The film begins when Detroit waitress and part-time stripper Zola (Taylour Paige) meets Stefani (Riley Keough), a fellow stripper, while serving her table. The two quickly hit it off, and Stefani invites Zola on a trip to Tampa, Florida the very next day, offering her the chance to perform at a high-rolling club there. They go along with Stefani’s boyfriend, Derrek (Nicholas Braun), and her roommate, referred to as X (Colman Domingo), but from the moment they drop Derrek off in a dingy motel, Zola feels that something is off. It soon becomes clear that X is a lot more than Stefani’s roommate and that he brought them with the intention of doing a lot more than dance, and Zola finds herself tangled up in a very messy situation that is, in the words of her real-life counterpart, “full of suspense.”

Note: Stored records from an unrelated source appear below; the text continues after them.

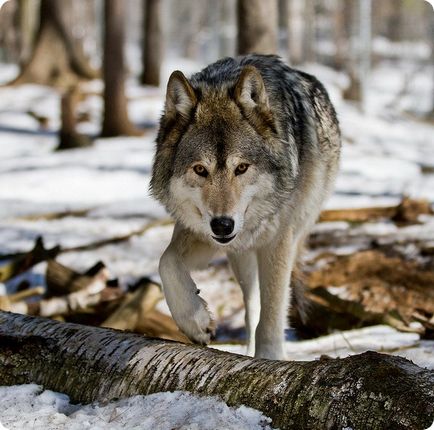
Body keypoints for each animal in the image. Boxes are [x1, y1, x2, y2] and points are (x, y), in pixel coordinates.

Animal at [151, 55, 340, 362]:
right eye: (200, 170)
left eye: (241, 168)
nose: (223, 225)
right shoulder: (202, 231)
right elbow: (166, 261)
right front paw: (195, 321)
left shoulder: (278, 241)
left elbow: (272, 315)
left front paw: (271, 360)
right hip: (241, 259)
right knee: (252, 310)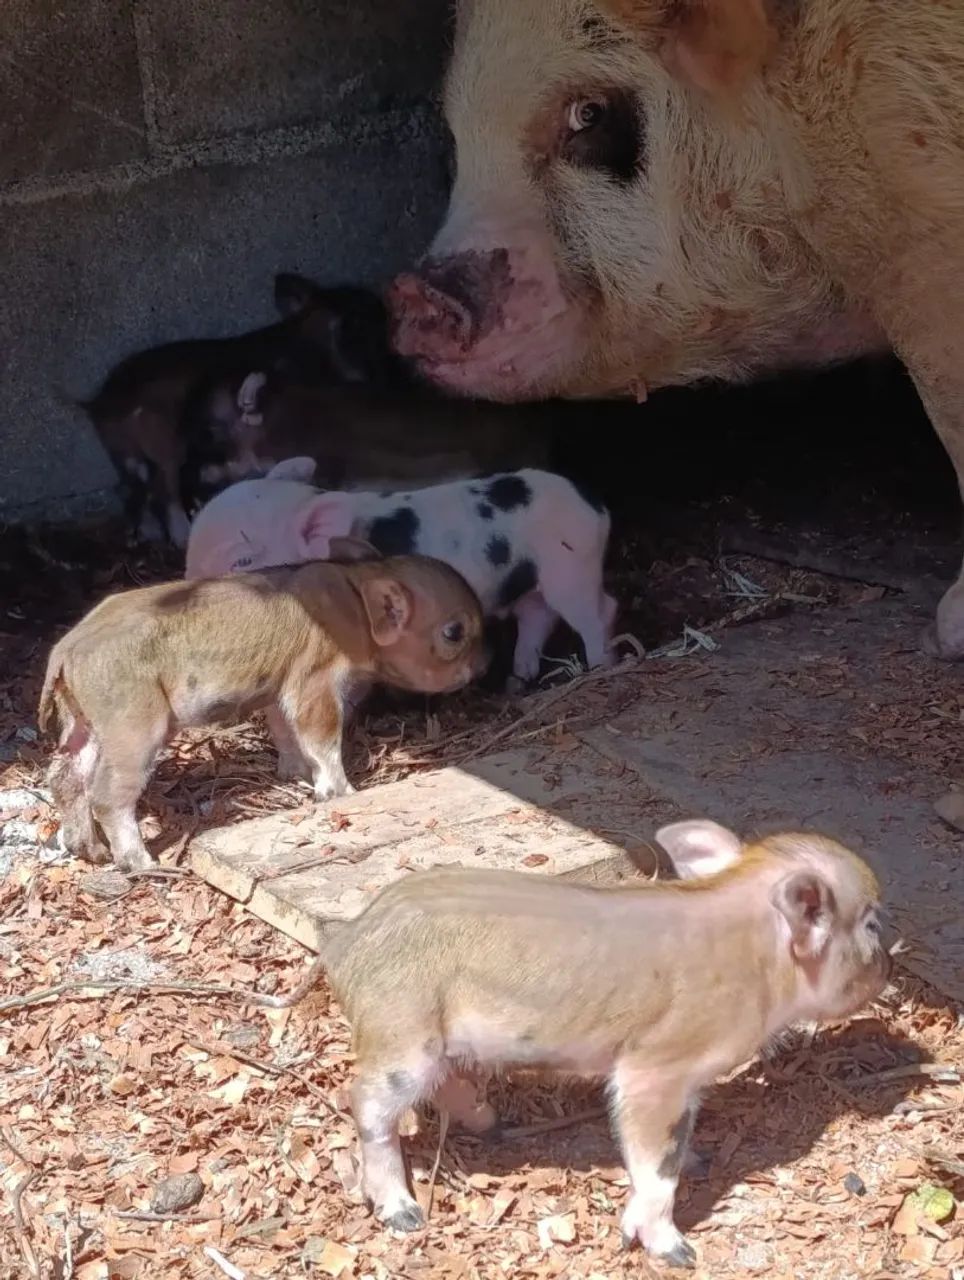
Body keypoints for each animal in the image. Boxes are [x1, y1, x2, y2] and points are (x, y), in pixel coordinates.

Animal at [38, 544, 487, 873]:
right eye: (454, 632)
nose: (485, 664)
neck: (355, 602)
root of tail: (66, 649)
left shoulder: (278, 690)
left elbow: (287, 734)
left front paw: (296, 776)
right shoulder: (315, 681)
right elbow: (322, 739)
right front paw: (343, 793)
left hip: (85, 726)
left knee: (64, 779)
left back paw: (90, 852)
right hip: (134, 729)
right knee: (107, 795)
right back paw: (144, 864)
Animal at [80, 274, 398, 547]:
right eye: (351, 325)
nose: (383, 377)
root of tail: (100, 404)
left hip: (125, 453)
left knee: (132, 489)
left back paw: (149, 534)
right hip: (163, 445)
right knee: (164, 491)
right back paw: (181, 537)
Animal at [184, 458, 617, 681]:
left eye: (242, 559)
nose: (187, 584)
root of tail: (594, 503)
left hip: (573, 568)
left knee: (601, 611)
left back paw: (600, 667)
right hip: (532, 581)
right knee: (537, 617)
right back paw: (521, 678)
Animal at [278, 819, 891, 1263]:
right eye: (871, 924)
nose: (887, 967)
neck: (755, 958)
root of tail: (347, 941)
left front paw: (699, 1160)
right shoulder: (654, 1070)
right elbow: (655, 1166)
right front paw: (678, 1253)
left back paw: (494, 1124)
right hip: (402, 1034)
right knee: (366, 1103)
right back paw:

To watch Zola is to experience carefully calculated whiplash, and not only because the film is plotted in a way that plays with expectations. Dark comedies always pull our emotions in conflicting directions, but where most try to walk that delicate line between the humorous and the serious, Bravo uses it to play a game of hopscotch. Zola canleap from a crying, fearful Stefani begging Zola not to leave her alone, played straight and with the implication of genuine danger, to an abandoned Derrick leaving a voicemail that is as pitiful as it is guiltlessly funny, and this tonal fluidity ultimately makes the viewing experience more exciting. We’re constantly being asked to keep up with not only what is happening, but also how we’re supposed to feel about it – which is sometimes a bit challenging to decipher.
Even if it doesn’t give us easy answers, that line of questioning is well-suited to a film that is so much about storytelling. Zola is clearly the narrator of this story, but while Bravo occasionally uses voiceover to mimic how the original tweets were entirely in her voice, the protagonist is more often than not depicted as silent, taking in everything with a look of nonjudgmental displeasure. Instead, we see her perspective in the film’s aesthetics – in the way her pole dancing is filmed to look like performance art, or in the random interjection of Twitter sound effects, as if she is already visualizing how to tell this story in 140-character bites. We especially see her perspective when we are momentarily ripped away from it, into one that proves far less compelling – perhaps Bravo’s greatest tribute to her source material. We’re always aware of how different Zola would look if told by another narrator, and always grateful that she is there to do the telling.